Koelbl O, Knaus P, Pohl F, Flentje M, Sebald W
Department of Radiation Therapy, University of Würzburg, Germany.
Strahlenther Onkol. 2001 Aug;177(8):432-6. doi: 10.1007/pl00002425.
Heterotopic ossification (HO) is a common complication following total hip replacement. Clinical studies showed the effectiveness of irradiation for prevention of heterotopic ossification. The mechanism of radiotherapy responsible for the reduction of heterotopic ossification is unclear. The purpose of this study was to find a suitable cell system, which can reproduce in-vitro data resulting from clinical in-vivo studies. The establishment of such a cell model allows detailed analyses of the mechanism of radiotherapy.
The chicken limb bud test was used as an in-vitro model. The cells acquired by the limb bud test were irradiated with different doses (0 Gy, 3 Gy, 7 Gy, 10 Gy, 20 Gy). Irradiation was set either 1 hour before, or 1 or 3 days after BMP-2 incubation. The synthesis of proteoglycans (PGS) upon treatment with bone morphogenetic protein (BMP)-2 was measured in cells incubated with BMP-2 for 4 days followed by 35SO4(2-) labeling for 6 hours. Labeled proteoglycans were precipitated using Alcian blue and measured in a raytest radio-TLC analyzer. The incubation with BMP-2 was defined to correlate the in-vivo stimulus meaning the operation.
The proteoglycan synthesis was significantly reduced by irradiation 1 hour before or 1 day after BMP-2 incubation, if the dosage was at least 7 Gy. Higher doses than 7 Gy did not lead to lower proteoglycan levels. There was only a trend for a reduction of proteoglycan synthesis by 3 Gy irradiation, but no significant difference compared to the non-irradiated control. An irradiation 3 days after BMP-2 incubation had no effect on proteoglycan.

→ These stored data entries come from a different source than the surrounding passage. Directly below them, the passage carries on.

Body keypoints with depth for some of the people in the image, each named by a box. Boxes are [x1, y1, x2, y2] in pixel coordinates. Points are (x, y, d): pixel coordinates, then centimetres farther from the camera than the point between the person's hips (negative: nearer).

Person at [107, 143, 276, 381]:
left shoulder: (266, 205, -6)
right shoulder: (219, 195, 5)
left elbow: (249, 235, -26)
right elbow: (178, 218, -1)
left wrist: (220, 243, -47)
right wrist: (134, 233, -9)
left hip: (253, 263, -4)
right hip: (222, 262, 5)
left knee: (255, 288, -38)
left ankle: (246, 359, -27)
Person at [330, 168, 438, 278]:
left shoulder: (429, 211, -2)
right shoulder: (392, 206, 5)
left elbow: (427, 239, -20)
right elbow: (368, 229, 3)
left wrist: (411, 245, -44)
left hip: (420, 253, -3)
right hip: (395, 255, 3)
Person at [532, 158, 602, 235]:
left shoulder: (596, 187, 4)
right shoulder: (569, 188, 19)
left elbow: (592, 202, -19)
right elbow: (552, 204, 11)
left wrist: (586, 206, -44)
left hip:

A dose and time dependent effect of radiation on BMP-2-induced proteoglycan synthesis was observed. Therefore the results of clinical in-vivo studies were reproduced exactly by the limb bud test. We established an in-vitro cell model to analyze the mechanism of the prevention of heterotopic ossification by radiotherapy on cellular or sub-cellular level.
异位骨化(HO)是全髋关节置换术后的常见并发症。临床研究表明放射治疗对预防异位骨化有效。放射治疗减少异位骨化的机制尚不清楚。本研究的目的是找到一种合适的细胞系统,该系统能够重现临床体内研究产生的体外数据。建立这样的细胞模型可以详细分析放射治疗的机制。
采用鸡胚肢体芽试验作为体外模型。通过肢体芽试验获得的细胞用不同剂量(0 Gy、3 Gy、7 Gy、10 Gy、20 Gy)进行照射。照射设置在骨形态发生蛋白(BMP)-2孵育前1小时,或BMP-2孵育后1天或3天。在用BMP-2处理4天,随后用35SO4(2-)标记6小时的细胞中,测量骨形态发生蛋白(BMP)-2处理后蛋白聚糖(PGS)的合成。使用阿尔新蓝沉淀标记的蛋白聚糖,并在raytest放射性薄层色谱分析仪中进行测量。将与BMP-2的孵育定义为关联体内刺激,即手术。
如果剂量至少为7 Gy,在BMP-2孵育前1小时或孵育后1天进行照射可显著降低蛋白聚糖的合成。高于7 Gy的剂量并未导致蛋白聚糖水平更低。3 Gy照射仅有降低蛋白聚糖合成的趋势,但与未照射对照组相比无显著差异。BMP-2孵育后3天进行照射对蛋白聚糖无影响。
观察到辐射对BMP-2诱导的蛋白聚糖合成具有剂量和时间依赖性效应。因此,肢体芽试验准确重现了临床体内研究的结果。我们建立了一个体外细胞模型,以在细胞或亚细胞水平分析放射治疗预防异位骨化的机制。